KAMPALA: As the world marks the World No Tobacco Day, the World Health Organisation (WHO) has said the total number of smokers worldwide has decreased by about 29 million since 2000, and expressed optimism that that it will reach the 2025 target of a 30 per cent reduction.
According to the report titled “WHO global report on trends in the prevalence on tobacco smoking,” released on Thursday, tobacco use in high-income countries decreased from 33.6 percent in 2000 to 24.6 percent in 2015, representing a reduction of 9 percent.
The reported attributed the decrease in the prevalence of smoking for both males and females to the implementation of the WHO Framework Convention on Tobacco Control (WHO FCTC), which undertook intervention such as monitoring tobacco use, develop prevention policies, enforcing bans on tobacco advertising, promotion, and sponsorship and also raising taxes on tobacco.
Despite a steady reduction in smoking globally, the report said tobacco still kills over 7 million people each year and also raised concern over the high number of youth smokers.
“Surveys conducted around the world among children aged 13–15 years indicate that 24 million of them smoke.
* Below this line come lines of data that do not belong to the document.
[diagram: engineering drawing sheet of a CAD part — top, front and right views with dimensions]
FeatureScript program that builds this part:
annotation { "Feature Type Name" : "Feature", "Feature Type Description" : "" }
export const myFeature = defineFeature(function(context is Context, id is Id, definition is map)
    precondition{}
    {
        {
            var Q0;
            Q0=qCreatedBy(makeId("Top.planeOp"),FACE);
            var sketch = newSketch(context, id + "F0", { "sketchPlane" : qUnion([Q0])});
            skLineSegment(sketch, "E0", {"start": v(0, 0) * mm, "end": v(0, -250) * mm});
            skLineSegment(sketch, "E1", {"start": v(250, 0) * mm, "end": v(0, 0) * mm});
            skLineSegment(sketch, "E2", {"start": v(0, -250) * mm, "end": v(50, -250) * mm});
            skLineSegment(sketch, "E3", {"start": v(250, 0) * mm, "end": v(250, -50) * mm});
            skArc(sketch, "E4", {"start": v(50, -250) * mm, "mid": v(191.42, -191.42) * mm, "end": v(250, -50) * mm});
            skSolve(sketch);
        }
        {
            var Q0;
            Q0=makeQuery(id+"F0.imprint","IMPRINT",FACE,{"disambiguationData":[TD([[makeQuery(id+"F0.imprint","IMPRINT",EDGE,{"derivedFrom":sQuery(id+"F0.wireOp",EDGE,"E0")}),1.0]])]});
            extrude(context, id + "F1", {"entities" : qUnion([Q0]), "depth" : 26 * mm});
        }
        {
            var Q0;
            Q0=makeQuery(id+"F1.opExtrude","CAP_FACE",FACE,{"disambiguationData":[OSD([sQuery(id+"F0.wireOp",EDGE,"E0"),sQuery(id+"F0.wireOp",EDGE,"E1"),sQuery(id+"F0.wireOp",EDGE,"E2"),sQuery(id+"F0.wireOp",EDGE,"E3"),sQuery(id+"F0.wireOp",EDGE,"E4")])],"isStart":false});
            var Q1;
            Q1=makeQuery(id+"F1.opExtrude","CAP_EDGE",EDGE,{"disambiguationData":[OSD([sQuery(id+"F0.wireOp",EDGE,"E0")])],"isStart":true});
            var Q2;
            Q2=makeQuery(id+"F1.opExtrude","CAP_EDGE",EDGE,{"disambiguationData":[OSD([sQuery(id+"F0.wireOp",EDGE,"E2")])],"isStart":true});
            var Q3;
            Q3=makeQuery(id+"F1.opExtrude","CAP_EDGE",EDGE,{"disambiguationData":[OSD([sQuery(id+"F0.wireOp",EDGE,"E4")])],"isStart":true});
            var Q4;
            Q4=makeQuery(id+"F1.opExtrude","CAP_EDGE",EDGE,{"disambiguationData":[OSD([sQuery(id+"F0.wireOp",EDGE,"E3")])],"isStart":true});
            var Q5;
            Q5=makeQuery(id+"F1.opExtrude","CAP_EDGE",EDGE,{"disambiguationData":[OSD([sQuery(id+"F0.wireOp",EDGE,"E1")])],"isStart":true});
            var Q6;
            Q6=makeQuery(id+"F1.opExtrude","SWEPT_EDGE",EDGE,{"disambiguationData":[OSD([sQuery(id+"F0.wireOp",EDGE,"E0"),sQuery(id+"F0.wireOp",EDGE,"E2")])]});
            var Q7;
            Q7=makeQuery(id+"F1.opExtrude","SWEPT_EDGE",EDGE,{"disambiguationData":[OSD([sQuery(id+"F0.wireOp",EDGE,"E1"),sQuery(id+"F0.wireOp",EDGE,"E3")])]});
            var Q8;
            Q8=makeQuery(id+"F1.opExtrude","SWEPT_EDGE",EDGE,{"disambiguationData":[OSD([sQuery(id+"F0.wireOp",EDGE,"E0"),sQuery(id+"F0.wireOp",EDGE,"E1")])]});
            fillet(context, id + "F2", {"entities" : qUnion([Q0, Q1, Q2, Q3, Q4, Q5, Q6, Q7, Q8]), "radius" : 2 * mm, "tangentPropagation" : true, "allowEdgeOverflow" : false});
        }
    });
The adult surveys show that the first big influx of smokers occurs among people aged 15–24 years, with modest additions to the population of smokers thereafter,” the report adds.
The prevalence of tobacco smoking appears to be decreasing in almost all regions of the world, except for the WHO African and East Mediterranean regions, where the trends appear to be flat. Only one region, the Americas, is on track to reach the 2025 target of a 30% reduction among both males and females.

In Uganda, the report indicates that there is total of about two million tobacco smokers with an Age-standardised prevalence of 10.1 per cent for both males and females. According to the report, Uganda has about 1.1 million daily smokers, out of which one million are males and 180,000 women.
The report further indicates that Uganda men smoke more than women with the tobacco prevalence of 16.7 per cent and 3.4 per cent respectively.